Luis Gerardo Ortiz: «Reflexiones sobre la enseñanza»

Es sabido que no estamos precisamente encabezando las listas europeas de niveles educativos. Se le echa la culpa a determinados factores, incluidos los llamados ‘recortes’. ¿Se imagina usted que un alumno diagnosticado por el equipo profesional correspondiente como ‘de necesidades educativas especiales’, no tuviera la asistencia multipersonal aconsejada? ¿Se imagina usted a un alumno con trastorno grave de conducta dentro de un aula ordinaria porque no existiera aula específica para su problema? ¿Puede concebirse una integración a ‘cualquier precio’?

 Ciertamente el dinero no es el único problema. Hay otras causas que pueden afectar y debilitar gravemente la educación de un país. Pero es necesario reconocerlas, a modo de especialista clínico, para aislarlas y eliminarlas. Para ello debe haber voluntad. Son los políticos quienes aprueban los sistemas educativos. ¿Se imagina usted que no existiera un gran pacto político por la educación?

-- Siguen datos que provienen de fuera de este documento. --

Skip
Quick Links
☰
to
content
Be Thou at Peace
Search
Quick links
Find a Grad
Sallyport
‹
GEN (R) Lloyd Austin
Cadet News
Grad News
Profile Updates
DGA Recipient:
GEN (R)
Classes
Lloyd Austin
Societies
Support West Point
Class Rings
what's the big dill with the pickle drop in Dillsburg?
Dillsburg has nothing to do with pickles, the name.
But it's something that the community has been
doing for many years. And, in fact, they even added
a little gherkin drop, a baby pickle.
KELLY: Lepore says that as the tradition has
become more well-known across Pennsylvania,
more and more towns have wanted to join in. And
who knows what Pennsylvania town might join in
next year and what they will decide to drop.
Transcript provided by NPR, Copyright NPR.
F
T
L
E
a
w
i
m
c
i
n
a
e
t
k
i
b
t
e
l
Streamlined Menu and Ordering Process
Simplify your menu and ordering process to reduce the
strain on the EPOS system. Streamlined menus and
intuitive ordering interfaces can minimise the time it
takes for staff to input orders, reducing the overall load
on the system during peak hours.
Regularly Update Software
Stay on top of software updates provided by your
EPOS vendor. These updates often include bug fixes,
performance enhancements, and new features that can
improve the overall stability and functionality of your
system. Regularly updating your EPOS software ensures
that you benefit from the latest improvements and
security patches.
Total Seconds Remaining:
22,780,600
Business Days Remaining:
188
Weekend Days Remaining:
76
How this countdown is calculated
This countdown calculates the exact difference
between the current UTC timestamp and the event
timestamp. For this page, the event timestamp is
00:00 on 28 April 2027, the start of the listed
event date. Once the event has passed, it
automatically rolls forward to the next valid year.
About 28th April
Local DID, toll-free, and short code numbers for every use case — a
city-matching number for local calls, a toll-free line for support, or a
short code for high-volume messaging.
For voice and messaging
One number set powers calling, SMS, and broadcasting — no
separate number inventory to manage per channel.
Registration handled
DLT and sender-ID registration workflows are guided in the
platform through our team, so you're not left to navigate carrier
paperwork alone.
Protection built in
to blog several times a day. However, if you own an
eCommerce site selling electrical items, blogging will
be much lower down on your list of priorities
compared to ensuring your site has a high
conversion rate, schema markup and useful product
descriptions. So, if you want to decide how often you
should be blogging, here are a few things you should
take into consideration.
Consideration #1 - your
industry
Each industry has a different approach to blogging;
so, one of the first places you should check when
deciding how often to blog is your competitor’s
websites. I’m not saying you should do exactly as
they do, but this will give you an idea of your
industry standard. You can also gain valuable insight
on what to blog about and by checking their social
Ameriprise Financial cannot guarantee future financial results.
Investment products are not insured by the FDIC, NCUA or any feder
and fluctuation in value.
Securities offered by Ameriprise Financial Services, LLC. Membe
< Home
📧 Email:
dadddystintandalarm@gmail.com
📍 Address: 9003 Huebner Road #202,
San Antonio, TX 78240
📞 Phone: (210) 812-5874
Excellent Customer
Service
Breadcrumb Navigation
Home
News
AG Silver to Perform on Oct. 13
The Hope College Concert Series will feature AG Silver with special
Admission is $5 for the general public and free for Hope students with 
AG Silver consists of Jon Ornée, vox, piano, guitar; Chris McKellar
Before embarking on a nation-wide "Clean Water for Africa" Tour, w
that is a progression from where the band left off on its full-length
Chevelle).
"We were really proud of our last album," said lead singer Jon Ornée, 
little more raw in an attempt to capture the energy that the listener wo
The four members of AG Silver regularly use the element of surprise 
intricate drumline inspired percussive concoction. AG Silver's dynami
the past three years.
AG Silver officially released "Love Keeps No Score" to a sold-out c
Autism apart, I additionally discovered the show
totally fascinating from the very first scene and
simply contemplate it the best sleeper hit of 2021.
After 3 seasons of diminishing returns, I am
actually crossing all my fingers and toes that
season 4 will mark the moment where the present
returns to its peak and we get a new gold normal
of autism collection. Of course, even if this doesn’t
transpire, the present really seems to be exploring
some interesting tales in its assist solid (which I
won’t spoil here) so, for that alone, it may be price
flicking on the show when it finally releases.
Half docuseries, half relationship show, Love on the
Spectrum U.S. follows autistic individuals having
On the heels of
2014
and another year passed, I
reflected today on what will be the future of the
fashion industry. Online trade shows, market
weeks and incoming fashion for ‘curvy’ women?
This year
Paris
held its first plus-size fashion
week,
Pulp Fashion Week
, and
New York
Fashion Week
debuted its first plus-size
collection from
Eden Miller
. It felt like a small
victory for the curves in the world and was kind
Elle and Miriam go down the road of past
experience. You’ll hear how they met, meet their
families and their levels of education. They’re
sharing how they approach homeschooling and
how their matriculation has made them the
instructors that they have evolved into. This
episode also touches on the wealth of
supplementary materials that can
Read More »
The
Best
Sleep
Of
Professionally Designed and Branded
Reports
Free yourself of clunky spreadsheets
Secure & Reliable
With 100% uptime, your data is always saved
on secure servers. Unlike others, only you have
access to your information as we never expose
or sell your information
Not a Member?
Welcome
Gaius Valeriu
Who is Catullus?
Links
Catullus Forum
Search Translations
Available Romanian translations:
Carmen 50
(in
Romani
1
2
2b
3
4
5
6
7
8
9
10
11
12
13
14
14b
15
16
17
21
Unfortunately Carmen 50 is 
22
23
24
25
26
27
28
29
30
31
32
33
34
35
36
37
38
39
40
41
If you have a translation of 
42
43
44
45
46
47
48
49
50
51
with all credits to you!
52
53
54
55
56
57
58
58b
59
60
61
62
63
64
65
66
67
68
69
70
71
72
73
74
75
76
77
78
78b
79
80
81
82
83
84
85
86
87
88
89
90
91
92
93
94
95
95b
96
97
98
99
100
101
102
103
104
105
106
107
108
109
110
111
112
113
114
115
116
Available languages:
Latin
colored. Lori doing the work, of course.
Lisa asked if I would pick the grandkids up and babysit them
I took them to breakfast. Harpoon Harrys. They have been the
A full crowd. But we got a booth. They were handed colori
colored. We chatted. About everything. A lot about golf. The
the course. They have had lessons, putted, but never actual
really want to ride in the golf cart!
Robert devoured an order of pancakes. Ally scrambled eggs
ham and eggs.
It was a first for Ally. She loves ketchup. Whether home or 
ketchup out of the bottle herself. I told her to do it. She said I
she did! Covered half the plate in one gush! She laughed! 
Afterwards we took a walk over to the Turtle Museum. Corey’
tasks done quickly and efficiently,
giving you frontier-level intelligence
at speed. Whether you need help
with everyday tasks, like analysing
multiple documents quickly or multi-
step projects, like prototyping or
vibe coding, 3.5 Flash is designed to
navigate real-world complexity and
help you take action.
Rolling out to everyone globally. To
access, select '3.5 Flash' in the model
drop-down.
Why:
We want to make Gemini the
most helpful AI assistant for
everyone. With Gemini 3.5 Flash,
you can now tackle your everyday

Llevado a cabo el mismo, los errores de los sistemas educativos deben resolverse mediante la adopción de las medidas correctas y no taparse por el gobierno de turno, traicionando acuerdos al pretender demostrar lo bien que realiza su gestión.

A veces se olvida que la educación ha de huir de contaminaciones ideológicas y debe fomentar el razonamiento y el pensamiento libre, pilares de una sociedad madura como defiende nuestra Constitución.

¿Se imagina usted que, para evitar la mancha que el absentismo escolar deja en las estadísticas, se les pagara a las familias de los absentistas para asegurar la asistencia de sus hijos a clase, sin importar que aprovecharan o no adecuadamente el tiempo? ¿Se imagina usted que se redujera la dificultad de las pruebas de nivel para garantizar con ello un porcentaje que optimizara la estadística del fracaso escolar? A veces se olvida que la educación ha de huir de contaminaciones ideológicas y debe fomentar el razonamiento y el pensamiento libre, pilares de una sociedad madura como defiende nuestra Constitución.

Por otra parte, una sociedad que vea mermada peligrosamente la ética y los valores, descubrirá más pronto que tarde su fracaso. La ética nos conduce a la juiciosa asunción de roles y responsabilidades. El niño tiene unos derechos, pero también unas responsabilidades; y la familia es la primera que debe enseñarle que toda acción conlleva unas consecuencias y que, a veces, perjudican al prójimo. El niño debe conocer los límites de sus actos, la familia asumir su función educadora y la Administración la suya. ¿Se imagina que ante sonoros problemas de comportamiento, la Administración desoyera al profesional de la enseñanza y prefiriera atender a la familia de cualquier engreído antojadizo, dueño y señor de la voluntad de sus papás? Igualmente, ante la alarmante proliferación de programaciones basura en algunas televisiones, sería conveniente arbitrar medidas que propiciaran ofertas suficientemente atractivas para la audiencia, que potenciaran la cultura y el conocimiento.

Por lo que respecta al esfuerzo, cabría preguntarse si existe alguna actividad a la que se llegue sin él. ¿Engañamos a nuestro alumnado si lo preparamos para el esfuerzo? Existe una percepción en la sociedad de que nubes de preguntas sin respuesta están poniendo en grave riesgo nuestro sistema educativo.